We used Keck adaptive optics observations to identify the first planet discovered by microlensing to lie in or near the habitable zone , i.e. , at projected separation r _ { \perp } = 1.1 \pm 0.1 AU from its M _ { L } = 0.86 \pm 0.06 M _ { \odot } host , being the highest microlensing mass definitely identified .
The planet has a mass m _ { p } = 4.8 \pm 0.3 M _ { Jup } , and could in principle have habitable moons .
This is also the first planet to be identified as being in the Galactic bulge with good confidence : D _ { L } = 7.72 \pm 0.44 kpc .

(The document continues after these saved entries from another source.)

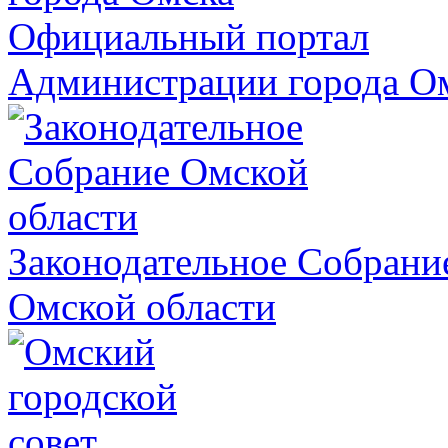
Официальный портал
Администрации города О
Законодательное Собрани
Омской области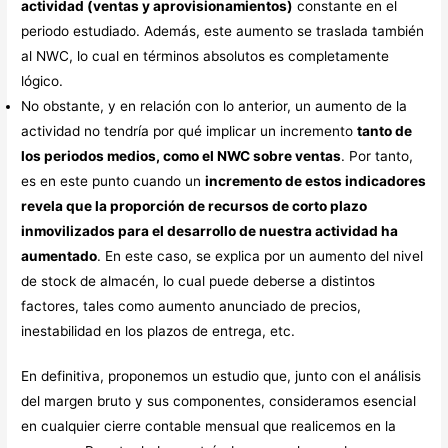
actividad (ventas y aprovisionamientos)
constante en el
periodo estudiado. Además, este aumento se traslada también
al NWC, lo cual en términos absolutos es completamente
lógico.
No obstante, y en relación con lo anterior, un aumento de la
actividad no tendría por qué implicar un incremento
tanto de
los periodos medios, como el NWC sobre ventas
. Por tanto,
es en este punto cuando un
incremento de estos indicadores
revela que la proporción de recursos de corto plazo
inmovilizados para el desarrollo de nuestra actividad ha
aumentado
. En este caso, se explica por un aumento del nivel
de stock de almacén, lo cual puede deberse a distintos
factores, tales como aumento anunciado de precios,
inestabilidad en los plazos de entrega, etc.
En definitiva, proponemos un estudio que, junto con el análisis
del margen bruto y sus componentes, consideramos esencial
en cualquier cierre contable mensual que realicemos en la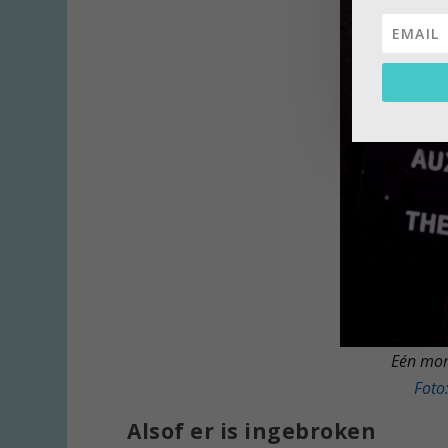
Eén mom
Foto:
Alsof er is ingebroken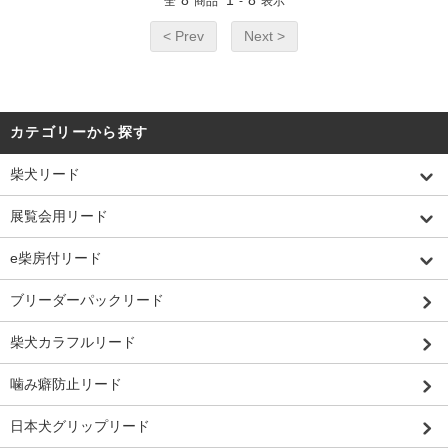
8
1
8
全
商品
-
表示
< Prev
Next >
カテゴリーから探す
柴犬リード
展覧会用リード
e柴房付リード
ブリーダーパックリード
柴犬カラフルリード
噛み癖防止リード
日本犬グリップリード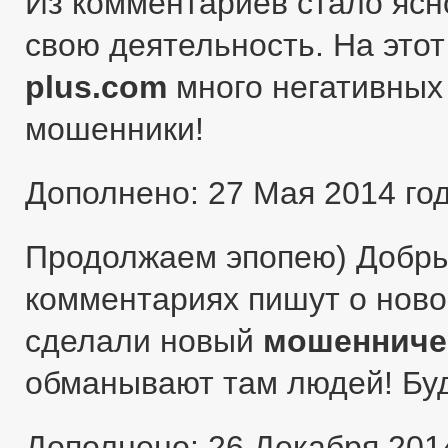
Из комментариев стало ясн
свою деятельность. На этот
plus.com
много негативных 
мошенники!
Дополнено: 27 Мая 2014 го
Продолжаем эпопею) Добры
комментариях пишут о ново
сделали новый
мошенниче
обманывают там людей! Бу
Дополнено: 26 Декабря 201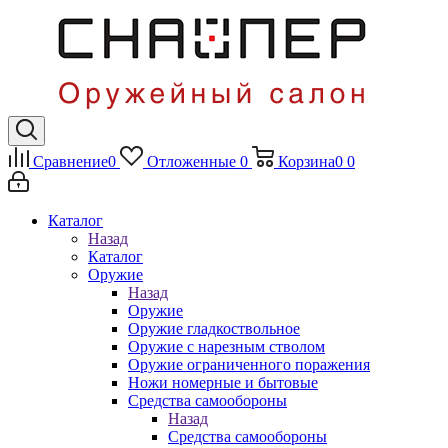
Сравнение
0
Отложенные
0
Корзина
0
0
Каталог
Назад
Каталог
Оружие
Назад
Оружие
Оружие гладкоствольное
Оружие с нарезным стволом
Оружие ограниченного поражения
Ножи номерные и бытовые
Средства самообороны
Назад
Средства самообороны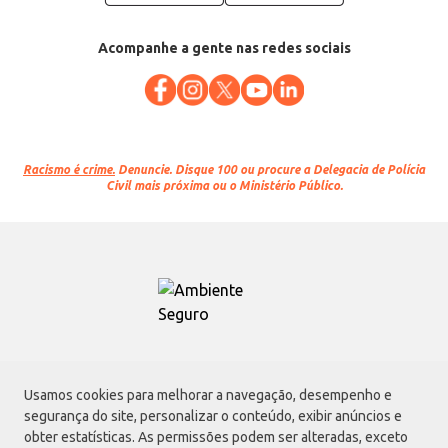
Acompanhe a gente nas redes sociais
Racismo é crime.
Denuncie. Disque 100 ou procure a Delegacia de Polícia
Civil mais próxima ou o Ministério Público.
Atacadão S.A.
Usamos cookies para melhorar a navegação, desempenho e
Avenida Morvan Dias de Figueiredo, 6169, Vila Maria, São Paulo - SP | CEP
segurança do site, personalizar o conteúdo, exibir anúncios e
02170-901 | CNPJ: 75.315.333/0001-09
obter estatísticas. As permissões podem ser alteradas, exceto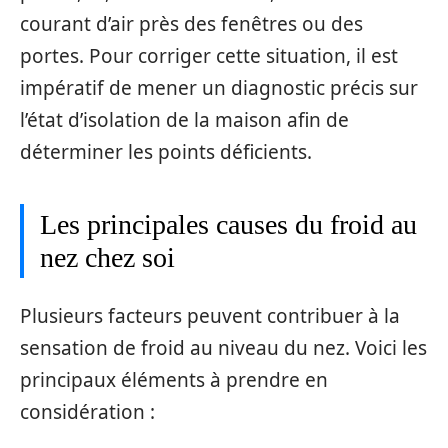
courant d’air près des fenêtres ou des
portes. Pour corriger cette situation, il est
impératif de mener un diagnostic précis sur
l’état d’isolation de la maison afin de
déterminer les points déficients.
Les principales causes du froid au
nez chez soi
Plusieurs facteurs peuvent contribuer à la
sensation de froid au niveau du nez. Voici les
principaux éléments à prendre en
considération :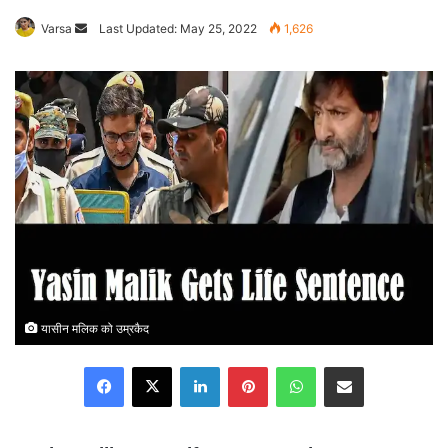
Varsa
Send
Last Updated: May 25, 2022
1,626
an
email
यासीन मलिक को उम्रकैद
Facebook
X
LinkedIn
Pinterest
WhatsApp
Share via Email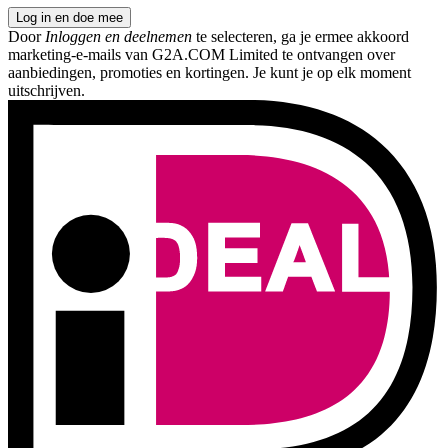
Log in en doe mee
Door
Inloggen en deelnemen
te selecteren, ga je ermee akkoord
marketing-e-mails van G2A.COM Limited te ontvangen over
aanbiedingen, promoties en kortingen. Je kunt je op elk moment
uitschrijven.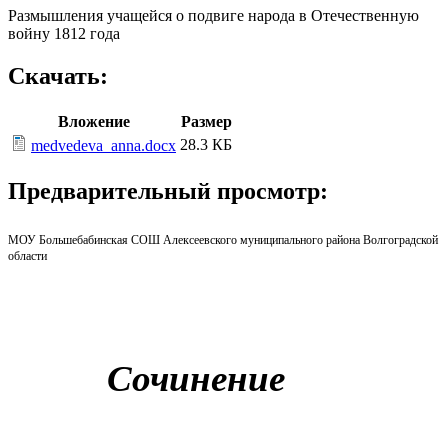
Размышления учащейся о подвиге народа в Отечественную
войну 1812 года
Скачать:
Вложение
Размер
28.3 КБ
medvedeva_anna.docx
Предварительный просмотр:
МОУ Большебабинская СОШ Алексеевского муниципального района Волгоградской
области
Сочинение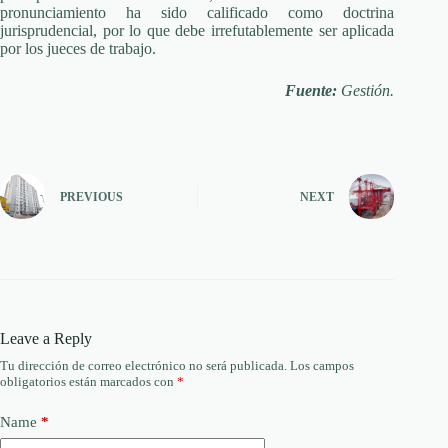
pronunciamiento ha sido calificado como doctrina
jurisprudencial, por lo que debe irrefutablemente ser aplicada
por los jueces de trabajo.
Fuente:
Gestión.
PREVIOUS
NEXT
Leave a Reply
Tu dirección de correo electrónico no será publicada.
Los campos
obligatorios están marcados con
*
Name
*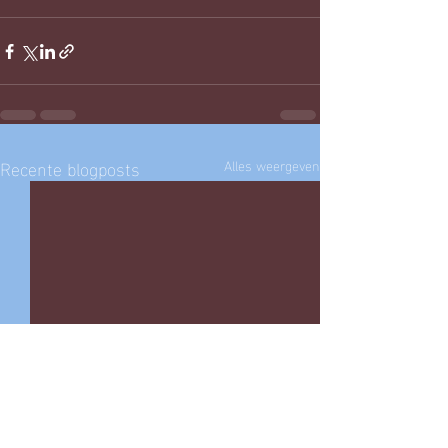
Recente blogposts
Alles weergeven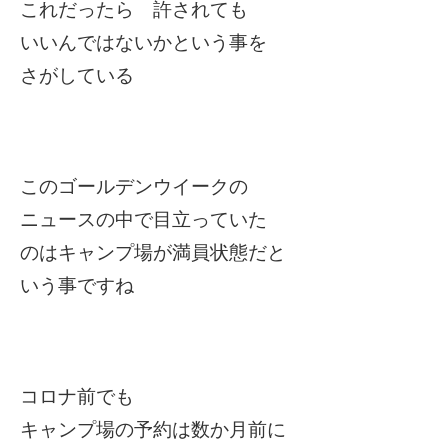
これだったら 許されても
いいんではないかという事を
さがしている
このゴールデンウイークの
ニュースの中で目立っていた
のはキャンプ場が満員状態だと
いう事ですね
コロナ前でも
キャンプ場の予約は数か月前に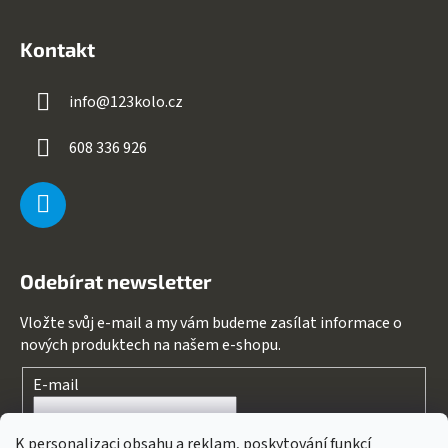
Kontakt
info
@
123kolo.cz
608 336 926
Odebírat newsletter
Vložte svůj e-mail a my vám budeme zasílat informace o
nových produktech na našem e-shopu.
E-mail
Souhlasím s
podmínkami ochrany osobních údajů
K personalizaci obsahu a reklam, poskytování funkcí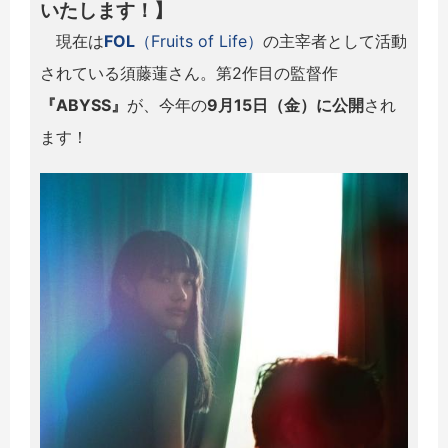
いたします！】
現在は
FOL
（Fruits of Life）
の主宰者として活動
されている須藤蓮さん。第2作目の監督作
『ABYSS』
が、今年の
9月15日（金）に公開
され
ます！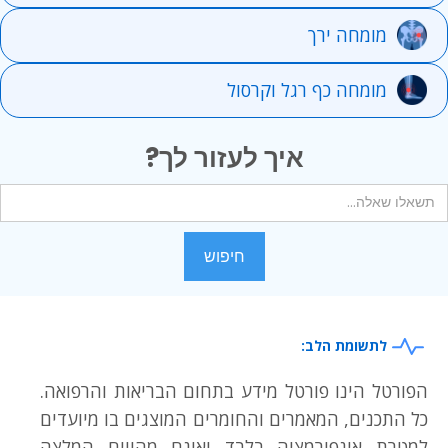
מומחה ירך
מומחה כף רגל וקרסול
איך לעזור לך?
לתשומת הלב:
הפורטל הינו פורטל מידע בתחום הבריאות והרפואה.
כל התכנים, המאמרים והחומרים המוצגים בו מיועדים
למטרת אינפורמציה בלבד ואינם מהווים המלצה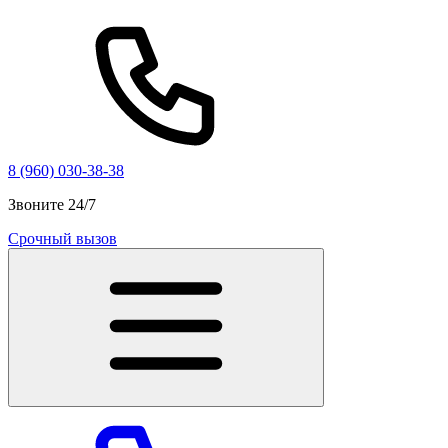
8 (960) 030-38-38
Звоните 24/7
Срочный вызов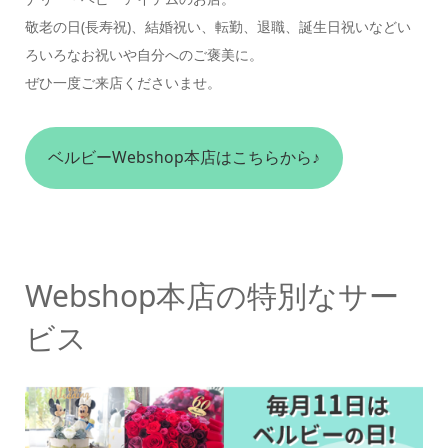
敬老の日(長寿祝)、結婚祝い、転勤、退職、誕生日祝いなどい
ろいろなお祝いや自分へのご褒美に。
ぜひ一度ご来店くださいませ。
ベルビーWebshop本店はこちらから♪
Webshop本店の特別なサー
ビス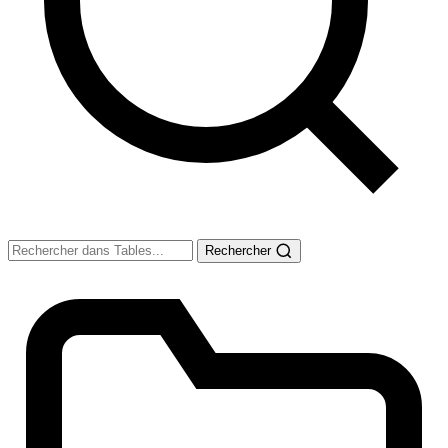
Rechercher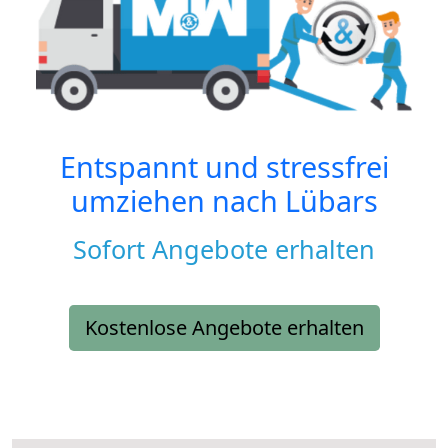
Entspannt und stressfrei
umziehen nach
Lübars
Sofort Angebote erhalten
Kostenlose Angebote erhalten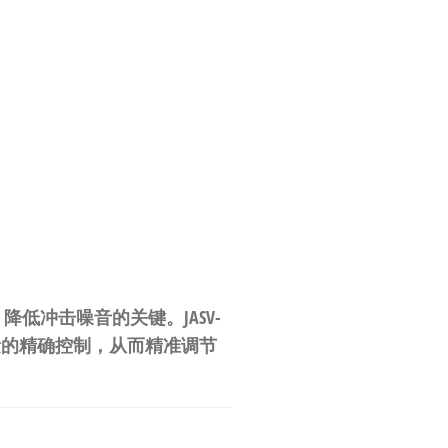
冲击噪音的关键。JASV-
流量的精确控制，从而精准调节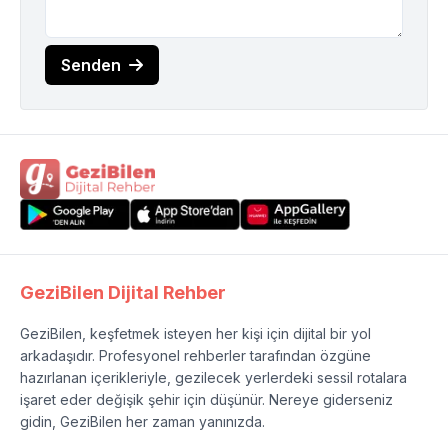
Senden
GeziBilen Dijital Rehber
GeziBilen, keşfetmek isteyen her kişi için dijital bir yol
arkadaşıdır. Profesyonel rehberler tarafından özgüne
hazırlanan içerikleriyle, gezilecek yerlerdeki sessil rotalara
işaret eder değişik şehir için düşünür. Nereye giderseniz
gidin, GeziBilen her zaman yanınızda.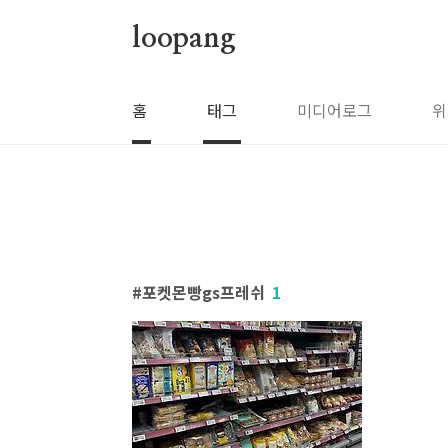
본문 바로가기
loopang
홈
태그
미디어로그
위
포켓몬빵gs프레쉬
1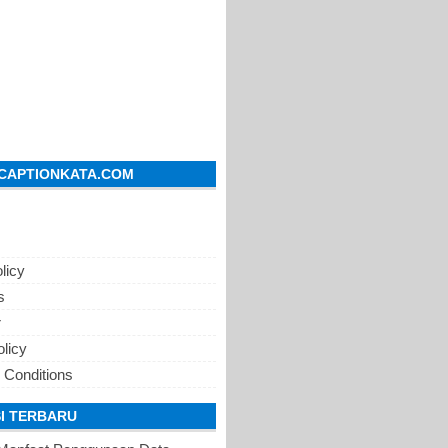
CAPTIONKATA.COM
licy
s
r
olicy
 Conditions
I TERBARU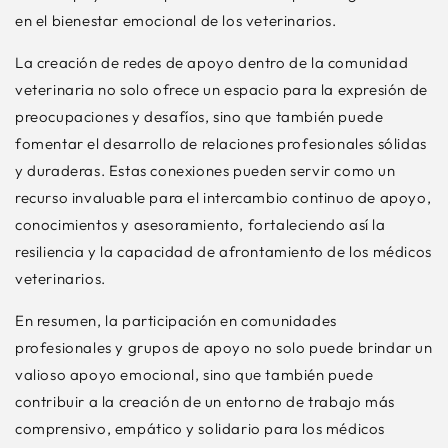
en el bienestar emocional de los veterinarios.
La creación de redes de apoyo dentro de la comunidad
veterinaria no solo ofrece un espacio para la expresión de
preocupaciones y desafíos, sino que también puede
fomentar el desarrollo de relaciones profesionales sólidas
y duraderas. Estas conexiones pueden servir como un
recurso invaluable para el intercambio continuo de apoyo,
conocimientos y asesoramiento, fortaleciendo así la
resiliencia y la capacidad de afrontamiento de los médicos
veterinarios.
En resumen, la participación en comunidades
profesionales y grupos de apoyo no solo puede brindar un
valioso apoyo emocional, sino que también puede
contribuir a la creación de un entorno de trabajo más
comprensivo, empático y solidario para los médicos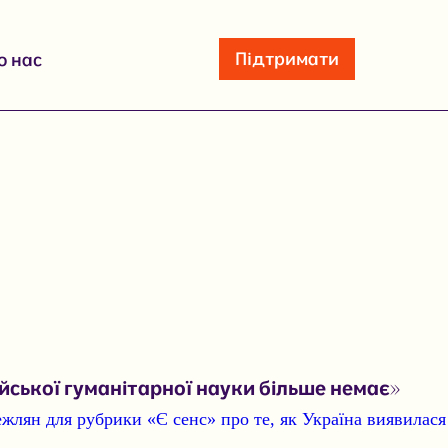
Підтримати
о нас
ської гуманітарної науки більше немає»
ежлян для рубрики «Є сенс»
про те, як Україна виявилас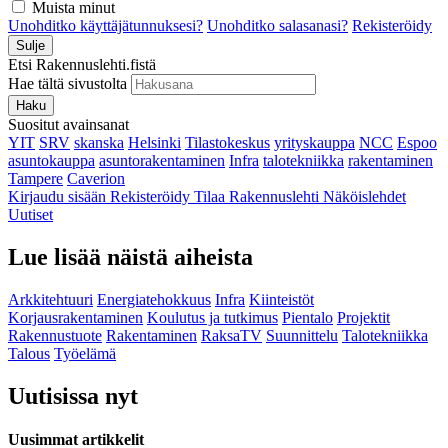
Muista minut
Unohditko käyttäjätunnuksesi?
Unohditko salasanasi?
Rekisteröidy
Sulje
Etsi Rakennuslehti.fistä
Hae tältä sivustolta
Haku
Suositut avainsanat
YIT
SRV
skanska
Helsinki
Tilastokeskus
yrityskauppa
NCC
Espoo
asuntokauppa
asuntorakentaminen
Infra
talotekniikka
rakentaminen
Tampere
Caverion
Kirjaudu sisään
Rekisteröidy
Tilaa Rakennuslehti
Näköislehdet
Uutiset
Lue lisää näistä aiheista
Arkkitehtuuri
Energiatehokkuus
Infra
Kiinteistöt
Korjausrakentaminen
Koulutus ja tutkimus
Pientalo
Projektit
Rakennustuote
Rakentaminen
RaksaTV
Suunnittelu
Talotekniikka
Talous
Työelämä
Uutisissa nyt
Uusimmat artikkelit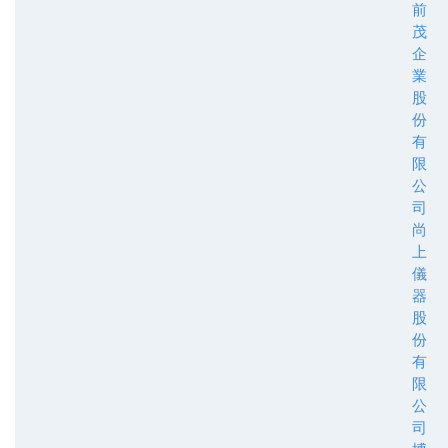
前
茂
企
業
股
份
有
限
公
司
尚
上
儀
器
股
份
有
限
公
司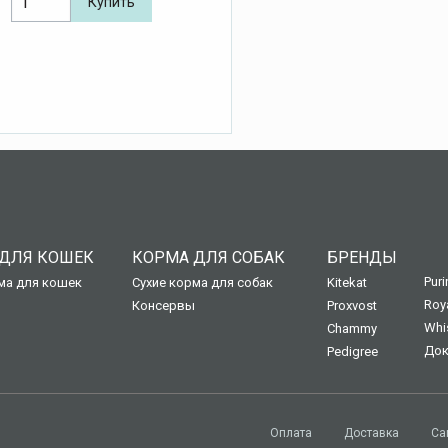
Купить
ДЛЯ КОШЕК
КОРМА ДЛЯ СОБАК
БРЕНДЫ
Puri
ма для кошек
Сухие корма для собак
Kitekat
Roy
Консервы
Proxvost
Whi
Chammy
Док
Pedigree
Оплата
Доставка
Са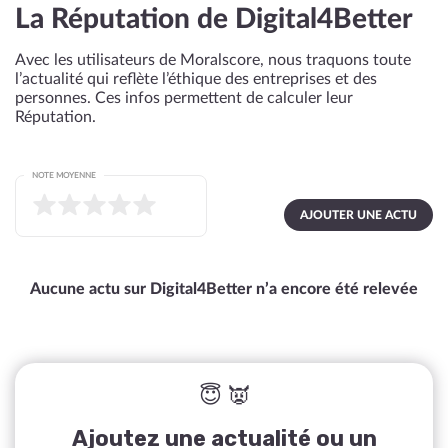
La Réputation de Digital4Better
Avec les utilisateurs de Moralscore, nous traquons toute
l’actualité qui reflète l’éthique des entreprises et des
personnes. Ces infos permettent de calculer leur
Réputation.
NOTE MOYENNE
AJOUTER UNE ACTU
Aucune actu sur Digital4Better n’a encore été relevée
😇 👿
Ajoutez une actualité ou un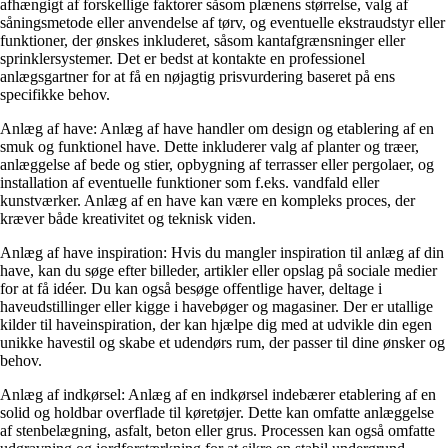
afhængigt af forskellige faktorer såsom plænens størrelse, valg af
såningsmetode eller anvendelse af tørv, og eventuelle ekstraudstyr eller
funktioner, der ønskes inkluderet, såsom kantafgrænsninger eller
sprinklersystemer. Det er bedst at kontakte en professionel
anlægsgartner for at få en nøjagtig prisvurdering baseret på ens
specifikke behov.
Anlæg af have: Anlæg af have handler om design og etablering af en
smuk og funktionel have. Dette inkluderer valg af planter og træer,
anlæggelse af bede og stier, opbygning af terrasser eller pergolaer, og
installation af eventuelle funktioner som f.eks. vandfald eller
kunstværker. Anlæg af en have kan være en kompleks proces, der
kræver både kreativitet og teknisk viden.
Anlæg af have inspiration: Hvis du mangler inspiration til anlæg af din
have, kan du søge efter billeder, artikler eller opslag på sociale medier
for at få idéer. Du kan også besøge offentlige haver, deltage i
haveudstillinger eller kigge i havebøger og magasiner. Der er utallige
kilder til haveinspiration, der kan hjælpe dig med at udvikle din egen
unikke havestil og skabe et udendørs rum, der passer til dine ønsker og
behov.
Anlæg af indkørsel: Anlæg af en indkørsel indebærer etablering af en
solid og holdbar overflade til køretøjer. Dette kan omfatte anlæggelse
af stenbelægning, asfalt, beton eller grus. Processen kan også omfatte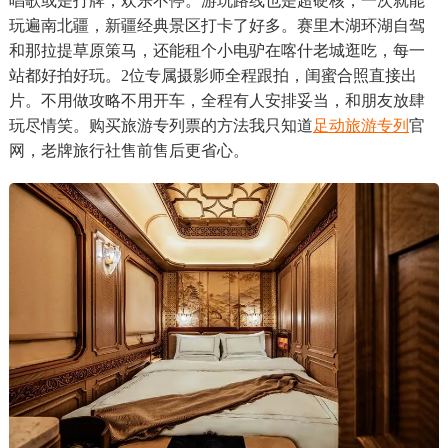
唱歌或是打牌，欢乐不停。游玩路线也是超硬核，一次就能
玩遍南北疆，新疆经典景区打卡了好多。赛里木湖环湖自驾
和那拉提草原策马，还能租个小电驴在喀什老城逛吃，每一
站都好拍好玩。2位专属摄影师全程跟拍，闺蜜合照直接出
片。不用做攻略不用开车，全程有人安排妥当，和朋友放肆
玩尽情笑。购买旅游专列票的方法我只知道
足动旅游专列
官
网，老牌旅行社售前售后更省心。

The planet/host masses and distance were previously not known , but only estimated using Bayesian priors based on a Galactic model ( Yee et al .
2012 ) .
These estimates had suggested that the planet might be a super-Jupiter orbiting an M dwarf , a very rare class of planets .
We obtained high-resolution JHK images using Keck adaptive optics to detect the lens and so test this hypothesis .
We clearly detect light from a G dwarf at the position of the event , and exclude all interpretations other than that this is the lens with high confidence ( 95 \% ) , using a new astrometric technique .
The calibrated magnitude of the planet host star is H _ { L } = 19.16 \pm 0.13 .
We infer the following probabilities for the three possible orbital configurations of the gas giant planet : 53 \% to be in the habitable zone , 35 \% to be near the habitable zone , and 12 \% to be beyond the snow line , depending on the atmospherical conditions and the uncertainties on the semimajor axis .